Disclaimer: No I don't own any of the final fantasy games or movies… but it'd be bloody cool if I could

Disclaimer: No I don't own any of the final fantasy games or movies… but it'd be bloody cool if I could.

Authors note: Ok Forgive me if I get anything wrong, I haven't actually played 'Dirge of Cerberus' but this is set between the time at the end when Vincent is missing, and it may have and alternate ending. Ok well I'll try get the first chapter up soon! Enjoy!

EPILOGUE

"Yuffie, stand up," That's what my father always used to say when the heavy weight from the days training dragged me to my knees.

"Yuffie, sit still," That's what he always said when I just couldn't stop fidgeting with everything and anything surrounding me.

But lately, I feel as though I can't stand up, or sit still. I am stuck, frozen within a holographic world, and all I can do is paint a smile across my face, and pretend I'm the same old Yuffie… because nothing is real anymore.

XXX

"Gimme another," I swung my empty beer glass across the bench, and it went gliding along the surface of the bench until it was locked in Tifa's hand. She wiped it down with the tea-towel that had been drooping over her arm for the past hour or so, and filled it again.

"You sure you're gonna be alright walking home like this?" she said, handing me the drink.

"Course I will, I ain't stupid ya know," I gulped it down in what felt like one giant mouthful. Normally the bitter taste of alcohol made me sick to my stomach, in fact, beer had always resembled the taste of horse piss to me (don't ask how I know that) Though tonight, I couldn't really care less about how my taste buds and digestive system were coping, as long as it made me feel lighter, it would all be ok.

"Hey why not invite the others around for a fun night out Tifa?" I slurred

She twisted her lips inwards thoughtfully, "Um... Yuffie, you do realise it's a Wednesday night... I doubt anyone anybody is going to want to come now."

"Pssh… party pooper!" Before I knew it, my tongue released itself from my mouth and pointed towards her.

"Yuffie..." not even a flinch of amusement showed on her face, in fact, if anything she seemed concerned.

"Is this about Vin..." But I stopped her by raising my hand before she could finish his name off.

"For your info," I pushed my stool back abruptly "No it's not... All I wanted was just to have a touch of fun tonight, and you know what? I don't really care too much about where the hell he is..." By this time I had reached the door and burst through it before she could blurt out anymore of her stupid worries.

Everything was so fucked up. I wished desperately that they could just find him, but nothing seemed to work that way... Especially in my thieving little life. I would have given anything for him to just be magically back... Or at least to know what had happened to him... because that way, I'd be able to move on.

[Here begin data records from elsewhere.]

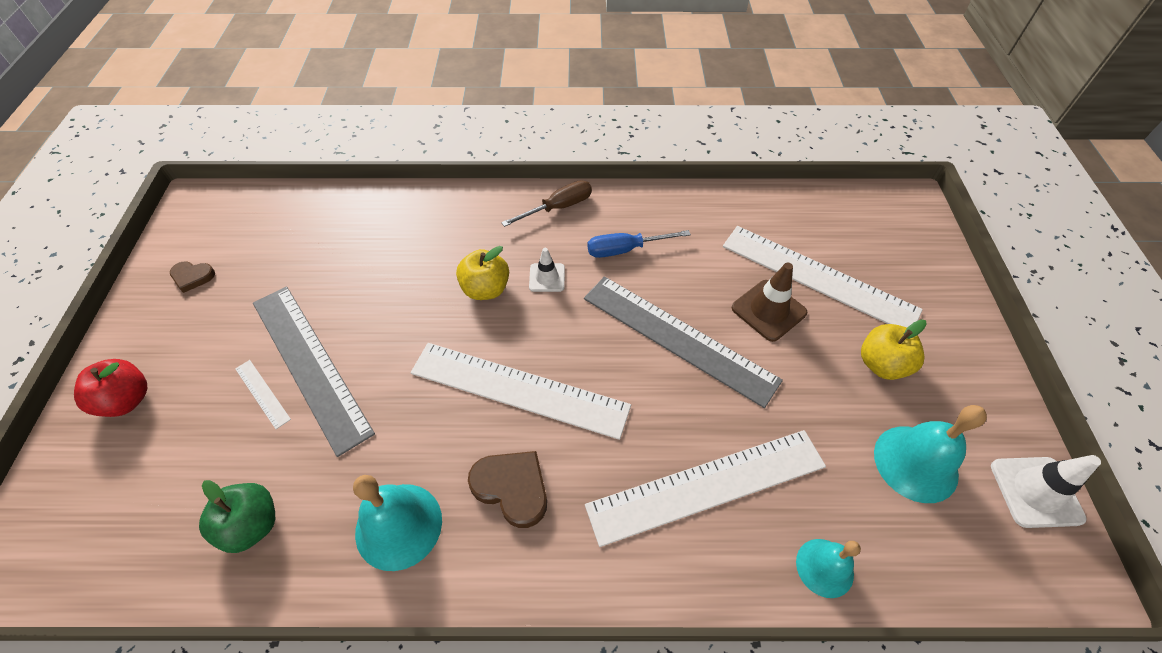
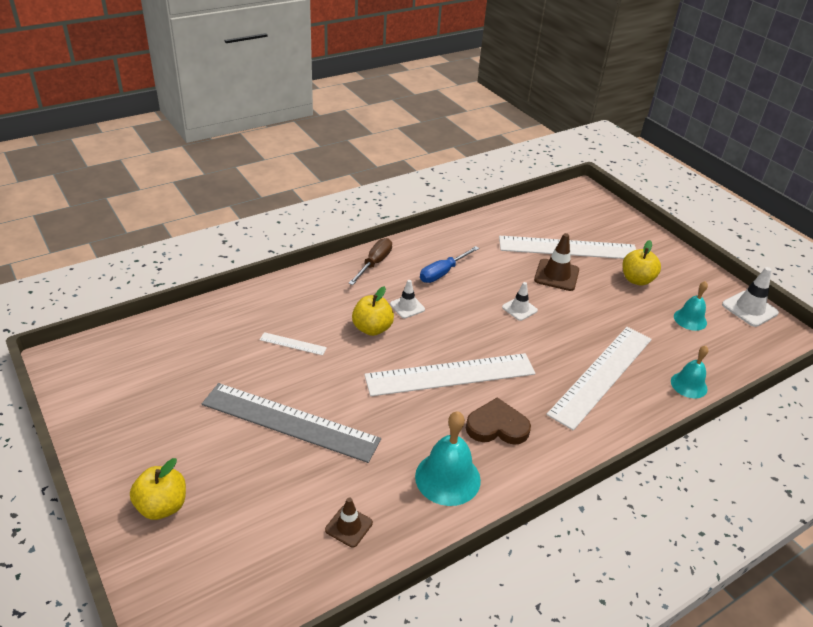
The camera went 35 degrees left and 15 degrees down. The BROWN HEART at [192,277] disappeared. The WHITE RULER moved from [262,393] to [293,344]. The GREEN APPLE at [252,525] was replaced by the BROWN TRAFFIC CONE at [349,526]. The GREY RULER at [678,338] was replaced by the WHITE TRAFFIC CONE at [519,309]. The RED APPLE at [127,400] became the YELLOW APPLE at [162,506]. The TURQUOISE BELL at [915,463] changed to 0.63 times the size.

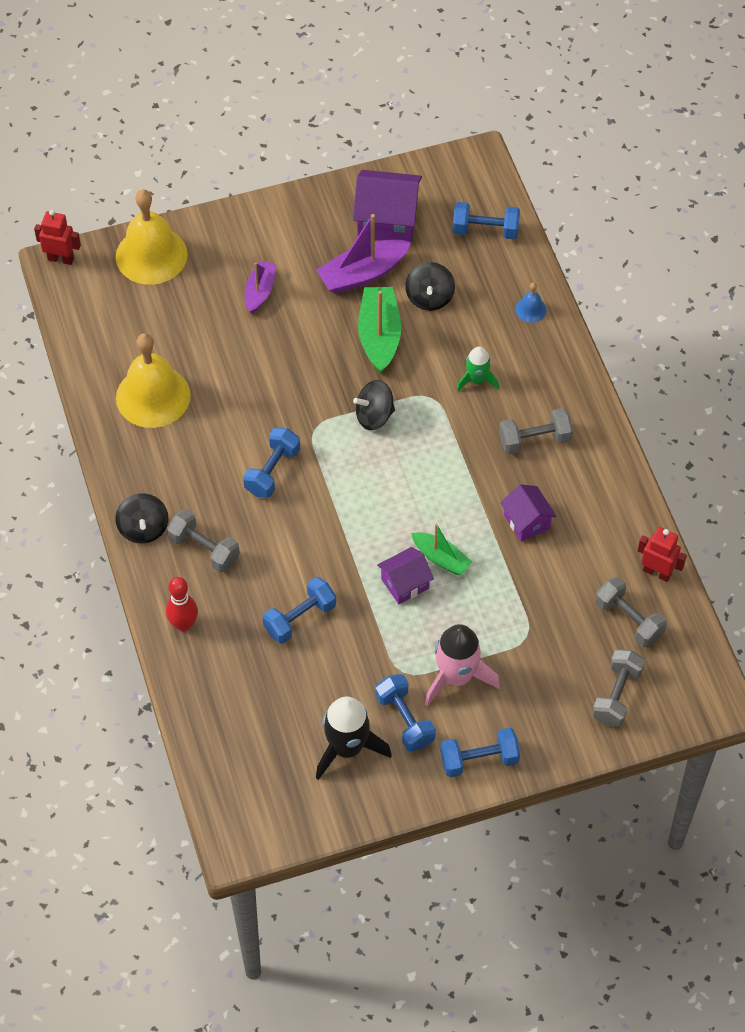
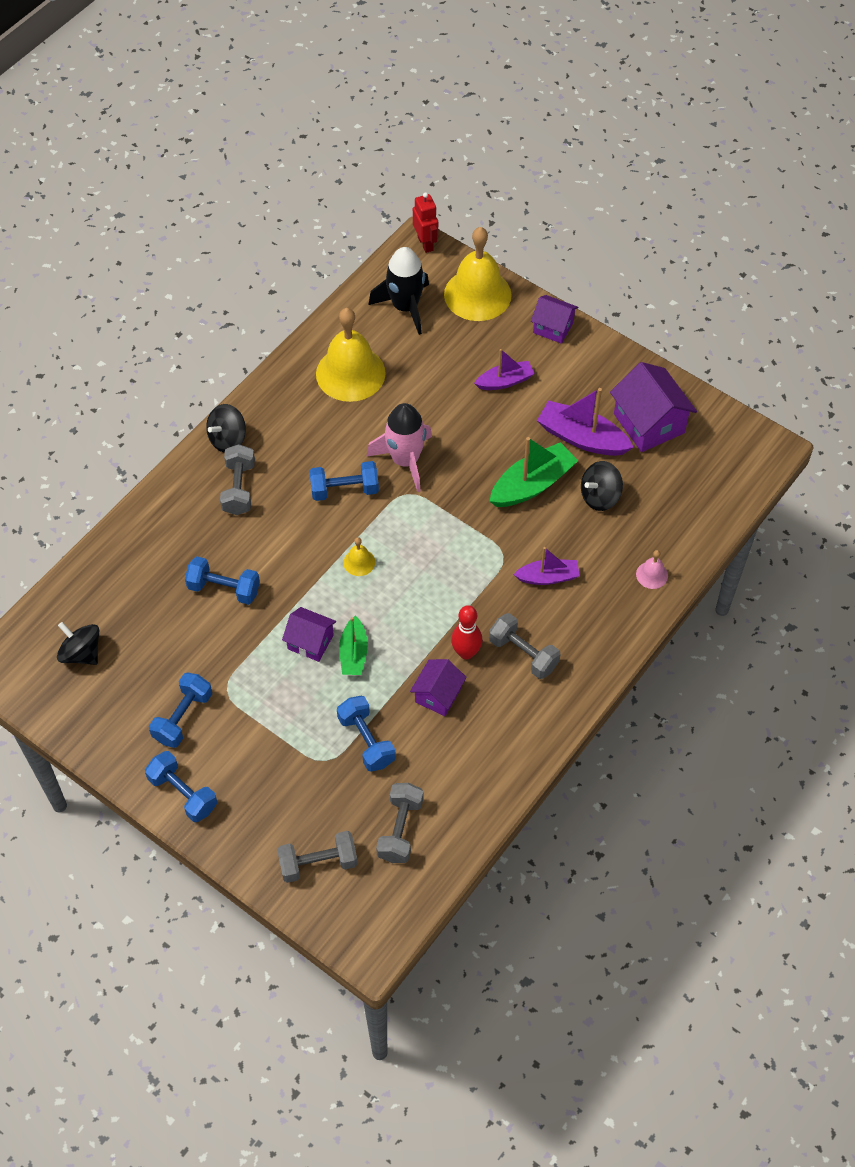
The camera went 55 degrees right and 0 degrees up. The RED ROBOT at [657,572] disappeared. The YELLOW BELL at [359,562] appeared. The PURPLE HOUSE at [553,328] appeared. The RED BOWLING PIN moved from [183,624] to [466,652]. The BLACK ROCKET moved from [347,748] to [405,307]. The BLACK SPINNING TOP moved from [374,416] to [81,653]. The PINK ROCKET moved from [456,676] to [405,460]. The BLUE DUMBBELL moved from [485,230] to [366,741]. The GREEN ROCKET at [477,380] was replaced by the PURPLE BOAT at [547,577]. The BLUE BELL at [530,309] became the PINK BELL at [652,575].

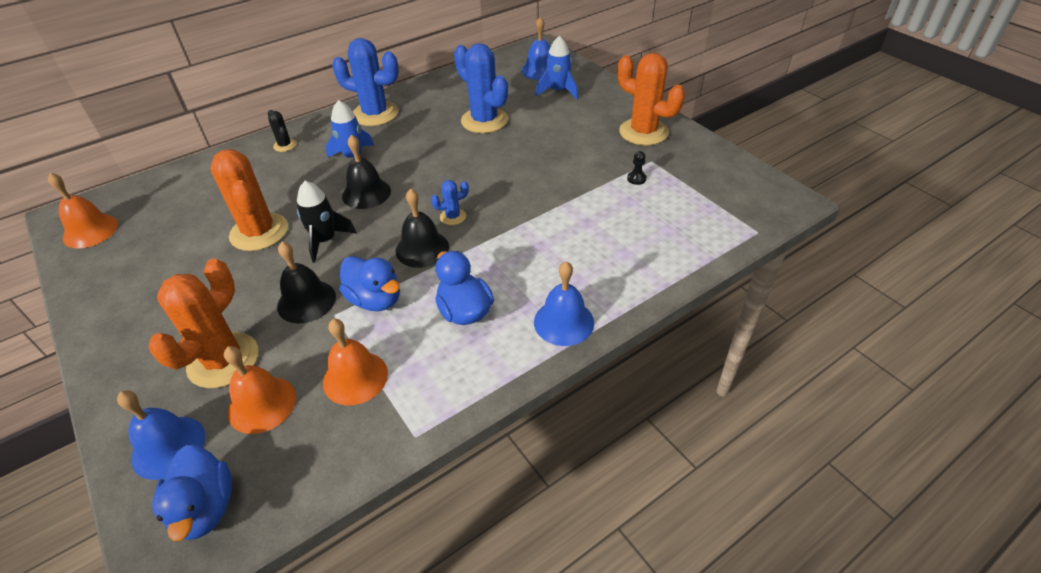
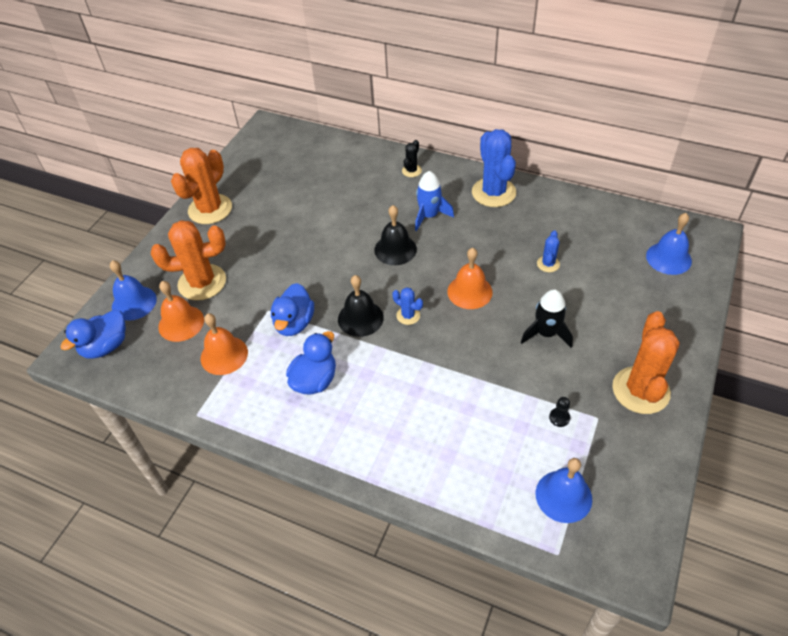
The camera went 60 degrees right and 5 degrees up. The BLACK BELL at [306,301] disappeared. The BLUE ROCKET at [558,91] disappeared. The ORANGE BELL moved from [90,231] to [469,291]. The ORANGE CACTUS moved from [259,232] to [210,209]. The BLACK ROCKET moved from [325,240] to [546,333]. The BLUE BELL moved from [564,322] to [563,496]. The BLUE CACTUS at [484,121] changed to 0.47 times the size.

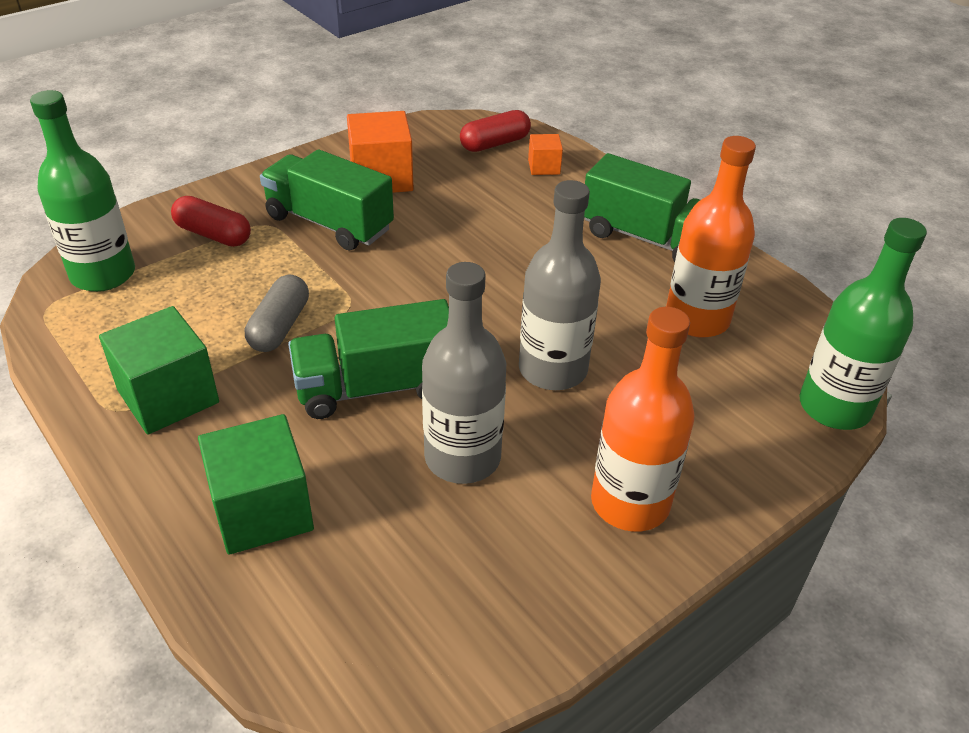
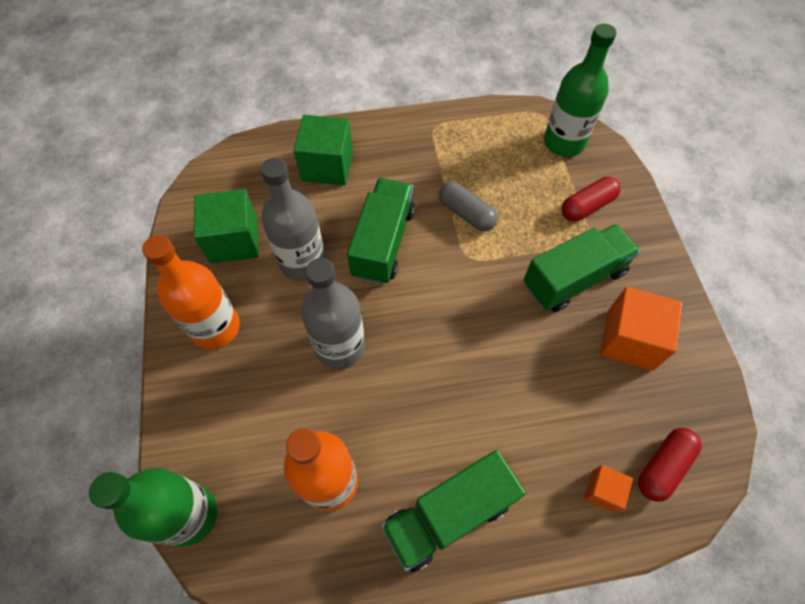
The camera went 120 degrees right and 20 degrees up. The GREEN CUBE moved from [168,396] to [234,240]. The RED CAPSULE at [495,143] turned 45 degrees clockwise.

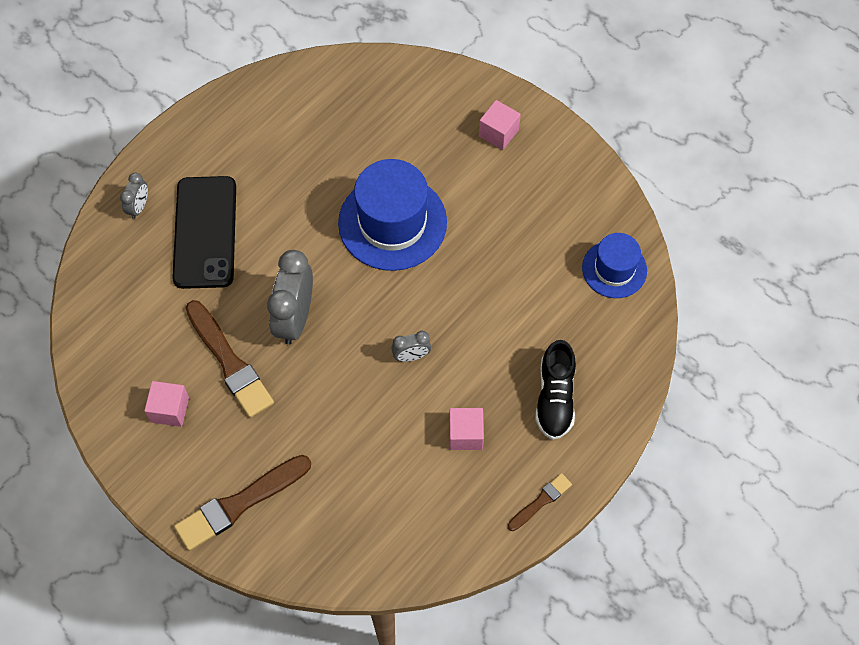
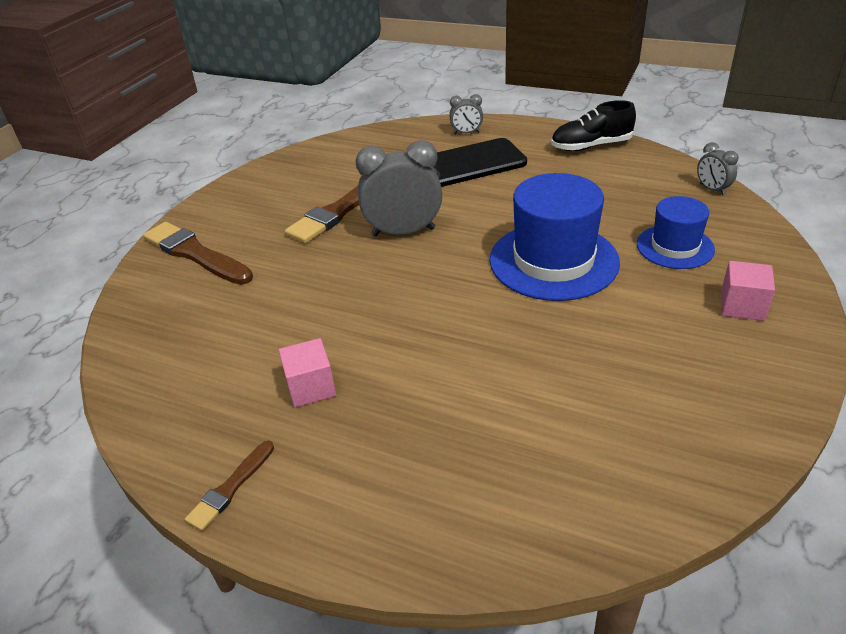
The camera went 75 degrees right and 25 degrees down. The PINK CUBE at [170,409] disappeared. The GREY CLOCK moved from [411,356] to [712,189]. The BLACK SHOE moved from [555,398] to [591,146]. The BLUE HAT moved from [614,269] to [675,247]. The BROWN BRUSH at [540,501] turned 90 degrees clockwise.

It seemed like every time I placed one foot in front of the other, I was stepping through a million leaves and twigs, stumbling each time. I started to pant as a heavy sick feeling tormented its way through my body. I tried to look up and keep my barings, but my head was twisting back and forth, over crowded by thoughts as a merry-go-round would be with screaming children. My eyes sagged, and eventually I slapped my hand against the concrete wall of an ally just so I could keep my balance.

"Vin..."

XXXX

"Imagine that! Me saving the great Vincent Valentine!" I let my arms loose as my body loosely spun in a circle , "So, do I get any thanks?"

He was silent for a moment, as if deep in thought, but that was just a usual Vincent thing. He seemed to do that often, just gaze into nothingness, as if he was creating something out of it. "Thanks Yuffie," He said finally, too quiet for anyone else to hear, if there even was other people around us.

"Whoa! I didn't mean for you to take me so seriously!" I joked... Seriousness wasn't my thing, it never had been... In fact, it scared me senseless sometimes.

XXXX

Slowly, carefully, my body slipped down the stone-cold wall. I guess I had lied to Tifa... because if I didn't care what happened to him, why did I feel like there was a gaping whole inside of me? And why did I feel so heavy? Maybe it was because the substance that should be filling the hole was hanging out of me, dragging me down. Something deep inside of me churned and bubbled to the surface, as I wrenched up my food from the day... The only thing I really had left. And I shut my eyes, because sleep was the only way I could escape this feeling.